Negotiators from the United States and the Soviet Union have rolled up their sleeves and sat down to serious work on a draft agreement to slash strategic nuclear arsenals in half, say administration officials. But chances are still remote that such a historic pact will actually be signed by President Reagan and Soviet leader Mikhail Gorbachev, according to knowledgeable sources. Little progress, if any, has been made on key stumbling blocks. These include:
The Strategic Defense Initiative (SDI). The Soviet Union continues to link reductions in long-range strategic arms with limits on the US SDI program. Soviet negotiators have in recent weeks hinted that they would accept less stringent restrictions than those they had previously sought, but the US still says it won't accept any SDI limits.

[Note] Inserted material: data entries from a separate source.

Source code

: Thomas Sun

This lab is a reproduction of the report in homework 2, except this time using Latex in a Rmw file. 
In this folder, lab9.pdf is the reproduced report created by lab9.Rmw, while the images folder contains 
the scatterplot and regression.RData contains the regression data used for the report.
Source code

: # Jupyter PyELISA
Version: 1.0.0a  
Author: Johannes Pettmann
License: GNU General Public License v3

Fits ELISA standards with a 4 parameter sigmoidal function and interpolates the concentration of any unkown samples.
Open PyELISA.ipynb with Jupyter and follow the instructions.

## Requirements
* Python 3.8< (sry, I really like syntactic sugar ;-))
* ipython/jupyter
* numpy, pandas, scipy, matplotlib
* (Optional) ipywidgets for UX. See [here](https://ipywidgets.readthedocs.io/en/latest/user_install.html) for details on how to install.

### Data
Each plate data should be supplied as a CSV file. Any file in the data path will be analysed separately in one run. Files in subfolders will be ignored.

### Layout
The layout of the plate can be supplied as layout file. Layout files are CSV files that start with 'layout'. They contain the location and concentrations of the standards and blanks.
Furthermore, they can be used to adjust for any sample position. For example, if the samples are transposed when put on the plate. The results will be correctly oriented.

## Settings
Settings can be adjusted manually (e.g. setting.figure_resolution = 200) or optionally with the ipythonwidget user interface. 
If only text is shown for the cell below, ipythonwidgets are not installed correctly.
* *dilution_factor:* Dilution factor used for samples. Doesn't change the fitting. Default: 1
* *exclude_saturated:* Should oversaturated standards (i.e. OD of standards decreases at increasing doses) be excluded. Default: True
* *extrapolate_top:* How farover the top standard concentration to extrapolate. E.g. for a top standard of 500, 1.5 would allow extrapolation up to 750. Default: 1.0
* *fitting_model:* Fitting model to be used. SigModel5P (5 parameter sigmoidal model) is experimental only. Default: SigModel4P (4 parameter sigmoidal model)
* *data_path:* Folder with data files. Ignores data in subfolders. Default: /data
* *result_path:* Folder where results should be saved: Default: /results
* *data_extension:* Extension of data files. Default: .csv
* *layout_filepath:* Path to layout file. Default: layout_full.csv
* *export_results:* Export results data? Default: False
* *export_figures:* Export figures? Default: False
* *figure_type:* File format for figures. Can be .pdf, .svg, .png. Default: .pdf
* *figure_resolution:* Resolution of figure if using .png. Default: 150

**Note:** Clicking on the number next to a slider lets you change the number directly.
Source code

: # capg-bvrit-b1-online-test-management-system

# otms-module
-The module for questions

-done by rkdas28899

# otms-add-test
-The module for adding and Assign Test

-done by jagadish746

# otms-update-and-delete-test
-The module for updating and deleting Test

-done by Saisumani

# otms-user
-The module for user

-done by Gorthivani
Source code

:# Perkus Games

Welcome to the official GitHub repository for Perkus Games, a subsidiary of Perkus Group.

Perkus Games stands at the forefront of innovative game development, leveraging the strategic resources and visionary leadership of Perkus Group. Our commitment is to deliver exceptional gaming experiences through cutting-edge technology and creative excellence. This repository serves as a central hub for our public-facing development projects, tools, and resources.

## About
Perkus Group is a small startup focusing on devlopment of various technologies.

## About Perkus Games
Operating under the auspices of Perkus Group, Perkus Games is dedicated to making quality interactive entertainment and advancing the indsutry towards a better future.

Mobile missiles. The US wants to ban mobile intercontinental ballistic missiles (ICBMs). The Soviet Union has resisted this view and in recent months has deployed a new rail-mobile ICBM, the SS-24.
Sublimits. The two sides have not yet seriously negotiated limits for particular weapon types, such as heavy ICBMs. Although the US has pressed this issue, the Soviets have proposed only general limits in recent months.
Overall, ``there has been no change on the major issues,'' says a US official involved in the arms control process.
Meanwhile, much progress has been made toward an arms pact that would eliminate another, less militarily important type of nuclear arm: intermediate-range missiles (INF). Says a second administration official: ``My own personal view is that the Soviets think an INF pact will do it'' as far as arms treaties with President Reagan.
There has been movement in the Geneva talks on strategic arms, insofar as political posturing seems to be over and both sides have settled down to professional negotiation.
Two sets of strategic talks are ongoing. One set, the strategic arms reduction talks (START), focuses on strategic offensive arms. A second deals with space and strategic defense, and focuses on possible modifications to or extension of the 1972 Antiballistic Missile (ABM) Treaty. Soviet negotiators say a START treaty cannot be signed unless there is also agreement in the second set of talks on space.
In late July, the Soviet Union submitted draft treaties in both these talks. On strategic offensive arms, the two sides are now drawing up a joint draft treaty listing points of agreement and disagreement.
Sublimits and mobile missiles are two areas where obvious disagreement will be listed. But even if these other difficult obstacles can be eliminated, there will still be what is widely accepted as the major difference between the two nations' negotiating positions: SDI.
``You could get fundamental agreement on START but it could still be held hostage to SDI,'' said John Tower, a former Reagan administration arms negotiator and US senator from Texas, at a recent breakfast with reporters.
US officials say there are hints that the Soviets have some flexibility in their position in the space defense talks. Soviet negotiators have called for limiting SDI to laboratory tests. But they appear willing to accept a fairly loose definition of laboratory, to include tests run outside on the ground. US officials claim this restriction would still gut SDI.
A number of administration sources say they do not interpret Soviet treaty language as giving up on the past Soviet demand that it have a veto over deployment of SDI in any strategic agreement.
The question of whether to give a little on space defense is a divisive one in the administration, officials admit. Paul Nitze, chief arms control adviser to the State Department, has hinted publicly that he believes limits on SDI testing in exchange for large cuts in strategic arms could be a good deal.
But the real power centers in setting administration arms control policy - the National Security Council and the Defense Department - have shown no signs of giving in on their stance that SDI is absolutely not up for negotiation, a number of Washington analysts say.